Blog

  • Welcome

    We are a happily married couple who met at college in 1983 and are glad we stayed together! To count our many blessings, we’ve put together this pictorial diary of each year in our lives as a couple—and we plan to keep going for many more years!

  • 2018

    For our 30th wedding anniversary, we got his and hers lightweight rowing shells. They are different colors; but have the same twill pattern in the carbon fiber as our double. Very stylish in addition to being light and fast! We love having our own fleet. Having boats that fit has really added to the enjoyment of rowing and racing singles. And rowing individual boats more frequently has helped develop our rowing skills.

  • 2017

    Our daughter got engaged to be married! Her husband-to-be is a great guy and will great addition to the family. The wedding is scheduled for early 2018 so we are already busy planning the ceremony and reception. Since is going to be a destination wedding, she held a pre-reception/party this summer for friends who would be unable to attend the actual wedding. It doesn’t seem that way to us; but she is actually older than we were when we got married.

  • 2016

    We purchased a brand new “smart” vehicle as we continue to replace and upgraded things that were neglected during our many years of putting kids through high school and college. Our new SUV has among other things: multiple cameras that provide a virtual panoramic view from above the vehicle, forward and blind spot collision avoidance, automatic emergency braking, sonar to identify pedestrians and assist you when parking. And, of course, a wireless internet connection.

  • 2015

    After last year’s dog debacle sidetracked us for a while, we finally got around to living the bourgeois life of no more tuition payments. This was our third season of rowing, and we expected to stick with it; so a lightly used double scull was our first purchase of something fun just for us. Much quicker and lighter-weight than the club boat we’d been using! And we love the twill pattern in the black carbon fiber, which looks almost like fish scales, as if the boat were a living creature.

  • 2014

    Our daughter graduated in four years while playing soccer. Pretty good! Then she came home and somehow talked us into buying her the puppy she’d always wanted—not our finest moment.
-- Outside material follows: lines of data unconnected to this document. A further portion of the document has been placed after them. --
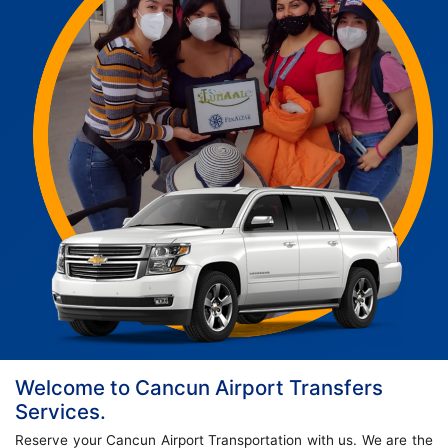
Welcome to Cancun Airport Transfers
Services.
Reserve your Cancun Airport Transportation with us. We are the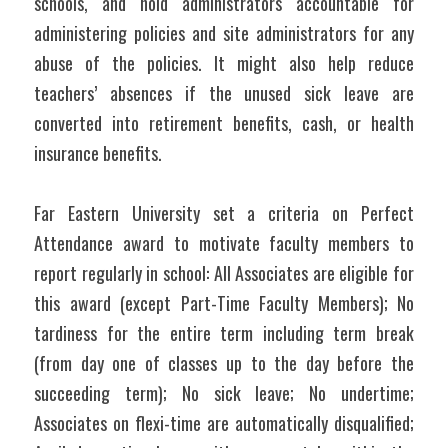
schools, and hold administrators accountable for 
administering policies and site administrators for any 
abuse of the policies. It might also help reduce 
teachers’ absences if the unused sick leave are 
converted into retirement benefits, cash, or health 
insurance benefits.
Far Eastern University set a criteria on Perfect 
Attendance award to motivate faculty members to 
report regularly in school: All Associates are eligible for 
this award (except Part-Time Faculty Members); No 
tardiness for the entire term including term break 
(from day one of classes up to the day before the 
succeeding term); No sick leave; No undertime; 
Associates on flexi-time are automatically disqualified;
She had plans to move out in a week, but that did not happen; so what had been our quiet empty-nest house suddenly got much noisier with a yappy little dog in it! Looking on the bright side, our daughter gave some thought to the breed and chose one with a very friendly temperament that doesn’t shed.

  • 2013

    We joined a rowing club this year and, after a Learn-to-Row course in the spring, rowed regularly in one of the club’s double sculls. Rowing is great exercise, and there’s plenty of wildlife along the river, such as herons and beavers. The only drawback is that rowing can cause blisters, especially if the oars are not the right size. So rather than take potluck with whatever club oars might be available on any given day, we decided to buy our own oars, now that we were getting close to the end of college expenses.

  • 2012

    Because our daughter was making good progress in her nursing program and needed a reliable late-model vehicle to get to her clinicals (all those years of gallivanting in the Intrigue having taken their toll on it), we gave her the 2007 Acadia and bought the upgraded model, a 2012 Acadia Denali. Then we decided that we liked having a sunroof after all.

  • 2011

    One of the advantages of traveling to all those college soccer games was that sometimes they were scheduled in balmy vacation spots. Florida in October generally is a lot more comfortable than Ohio! Our son outdid us in the warm-weather department in 2012, though, when he left for a semester abroad in Brazil in early January.

  • 2010

    With both kids away at college in other cities, our house became very quiet! Although we still spent a lot of time on the road because our daughter had a soccer scholarship, we knew that the days of watching her play wouldn’t last forever.